Es en ese momento cuando la periodista le pregunta si vale la pena remover las heridas del pasado. Fue esa escena la que más me impactó de una película que me removió por dentro. No solo porque está muy bien lograda y posiblemente es una de las mejores producciones del año (nominada, de hecho, al Oscar a mejor película), sino porque toca un tema que me estremece: la memoria, la justicia, el resarcimiento, las garantías de no repetición ante los abusos del Estado.
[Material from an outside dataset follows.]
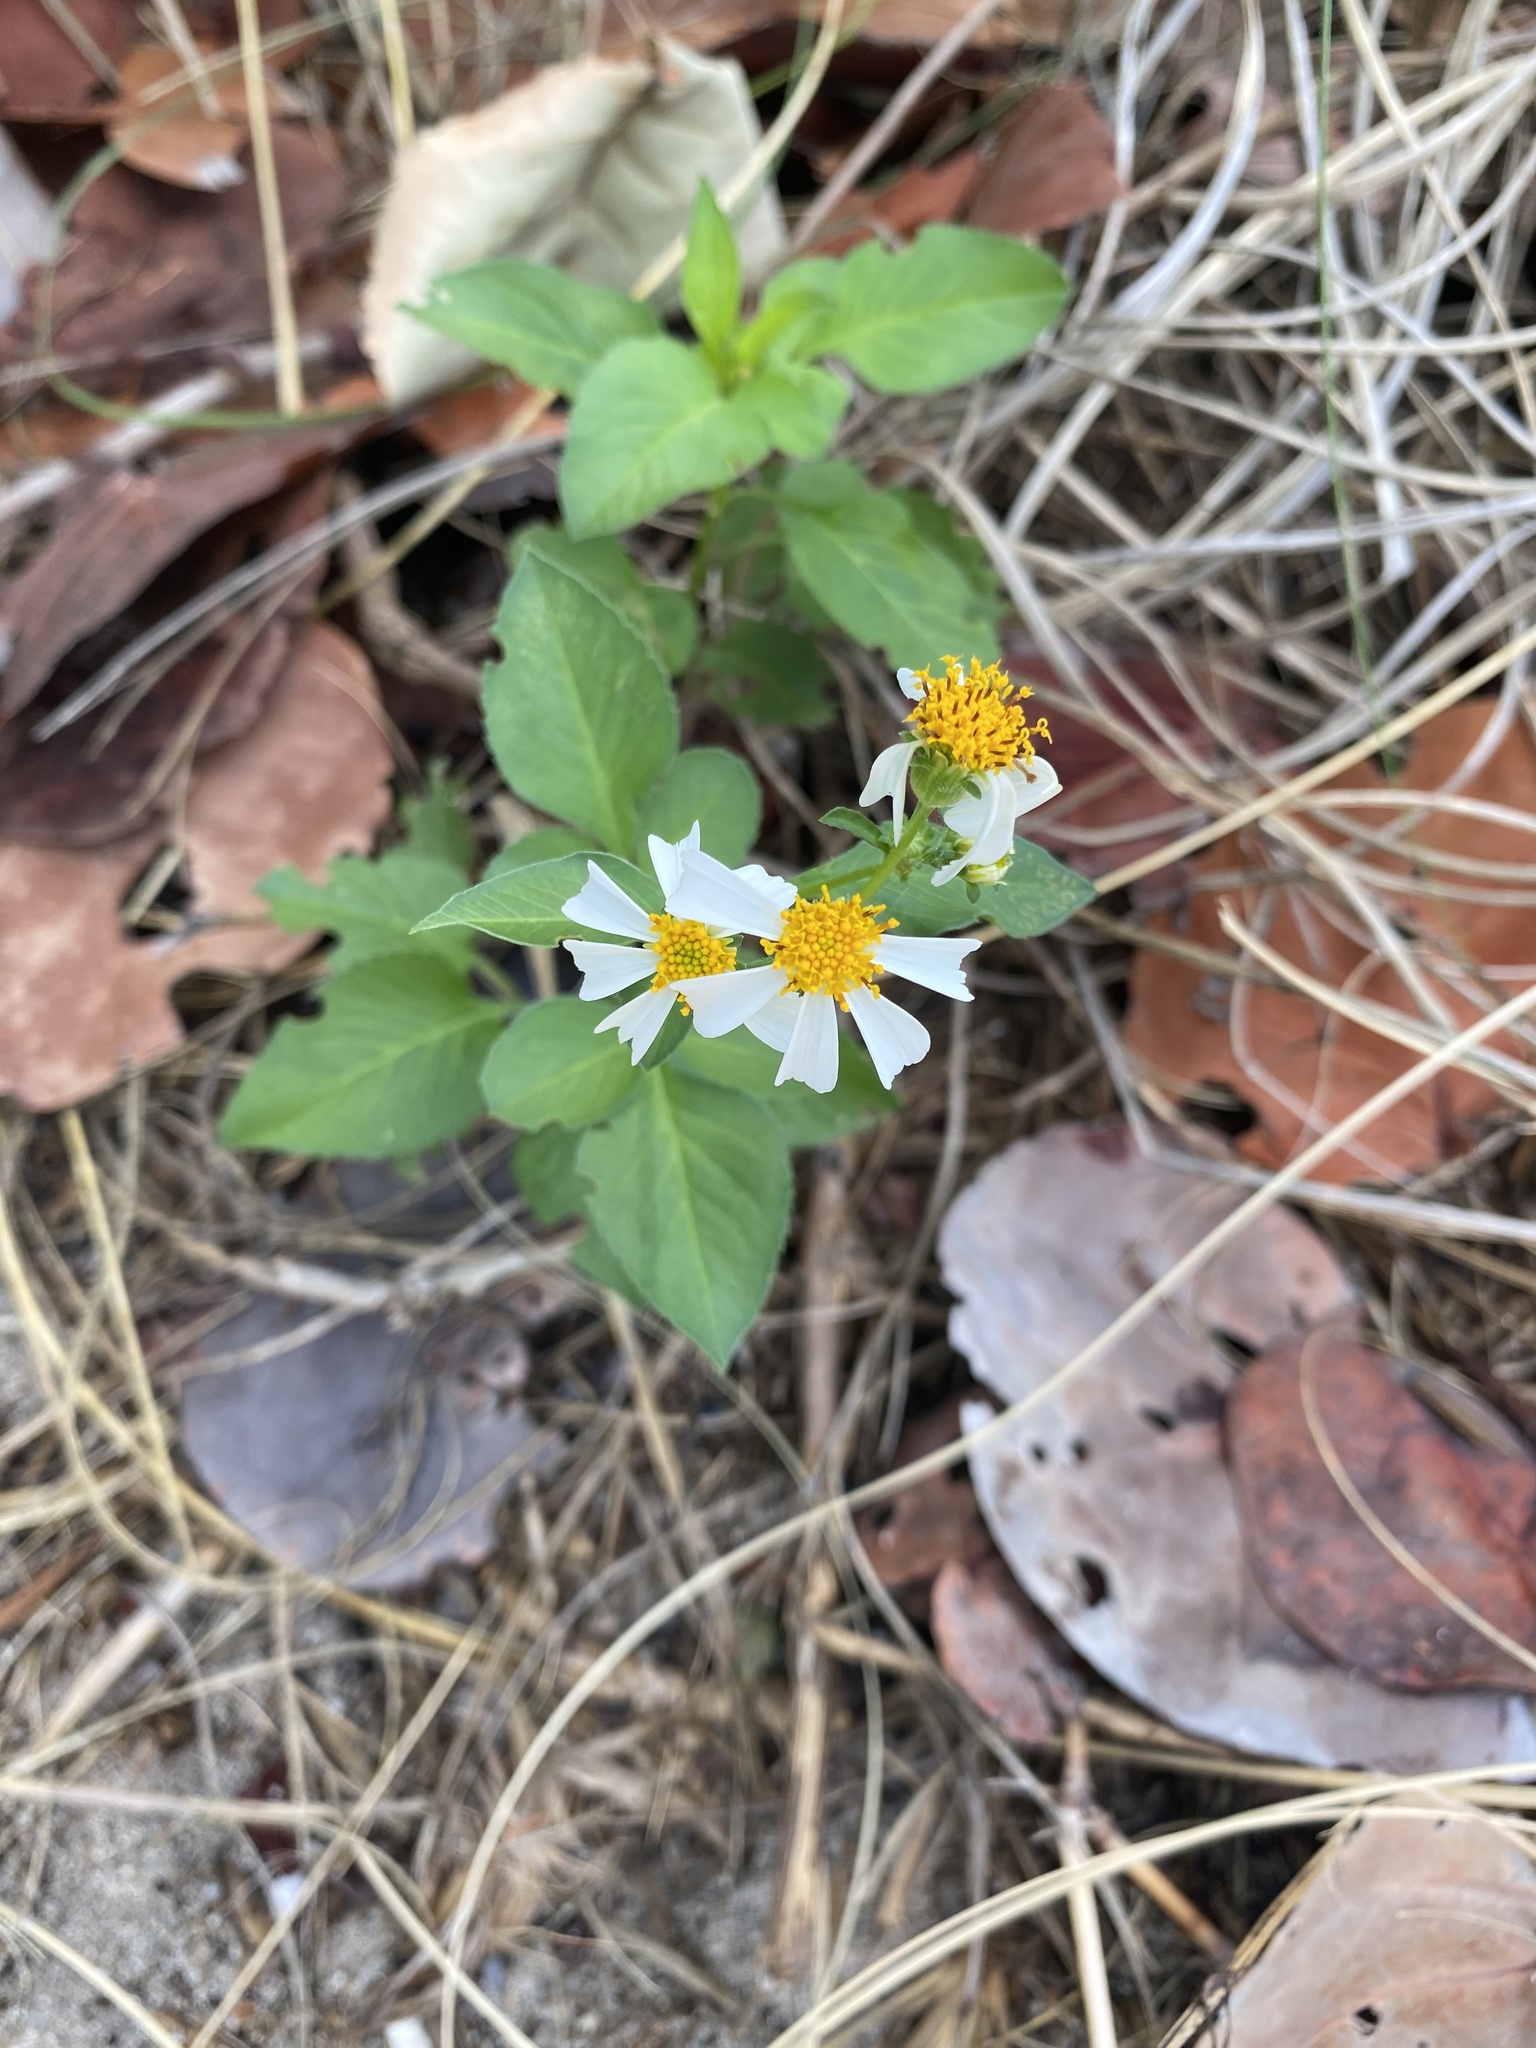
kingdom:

Lo digo como exiliado, pero también como ciudadano que viene de un país aplastado por la que posiblemente es la peor dictadura que sufre ahora América Latina. El régimen de Daniel Ortega y su esposa y vicepresidenta Rosario Murillo ha convertido a Nicaragua en una Corea del Norte tropical, un gulag de odio donde no hay posibilidades de disentir, de criticar, de expresar libremente las opiniones. Quien se atreva recibe persecución y acoso, cárcel o es obligado al exilio, con la gran posibilidad de que sus bienes, cuentas de ahorro, todo lo que ha construido a lo largo de una vida de trabajo sea confiscado.
La película de Salles toca ese tema tan importante de la memoria, que en Nicaragua es imprescindible mantener cuando se cumplirán en abril siete largos años de la peor matanza ocurrida en la historia reciente del país centroamericano. Siete años en los que Ortega ha abusado del aparato del Estado para atornillarse en el poder e imponer un nuevo régimen acquainted, tal vez peor que el de los Somoza, con su esposa como heredera. Fue en abril de 2018, tras un grito liberador de la sociedad nicaragüense hastiada de los desmanes del exsandinista, que Ortega lanzó una brutal represión que terminó con más de 360 asesinados. Muchos jóvenes, muy jóvenes, que crecieron con Ortega en el poder, sin haber conocido una verdadera democracia. Y que nunca podrán disfrutar de ella.
Es una generación dolida, ensangrentada, violentada y tal vez por eso resentida. Pero es importante mantener la historia vida, recordar los nombres de las víctimas, rescatar sus historias, porque esa es la base para exigir justicia y construir un país con una democracia y valores libertarios sanos.
El olvido puede llegar pronto si no eres un acquainted de un asesinado, un desaparecido, un exiliado. Si no eres víctima de un régimen paranoico como el nicaragüense. Y lo que nos recuerda la hermosa película de Salles es que no hay espacio para el olvido. Son centenares los nicaragüenses apresados por el régimen, desterrados, apátridas, obligados al exilio. Son decenas las familias que lloran a sus muertos, víctimas de la violenta orden “Vamos con todo”, dada por Murillo y que fue el detonante de la masacre. Son decenas de miles quienes han tenido que dejar Nicaragua porque sienten que en su país ya no hay futuro. Son las mentes que no olvidan. Somos los que exigimos el fin de la dictadura, la búsqueda de la justicia, la condena de los culpables y la no repetición. Podemos seguir con nuestras vidas, podemos reír, asentarnos en países extraños, tener nuevas parejas, amistades, vivir. Pero no olvidamos, como no lo hizo nunca Eunice Paiva. Es importante mantener la memoria, porque de ella emanará un mejor mañana. No olvidamos. Como Paiva: aún estamos aquí. (Y no nos callaremos).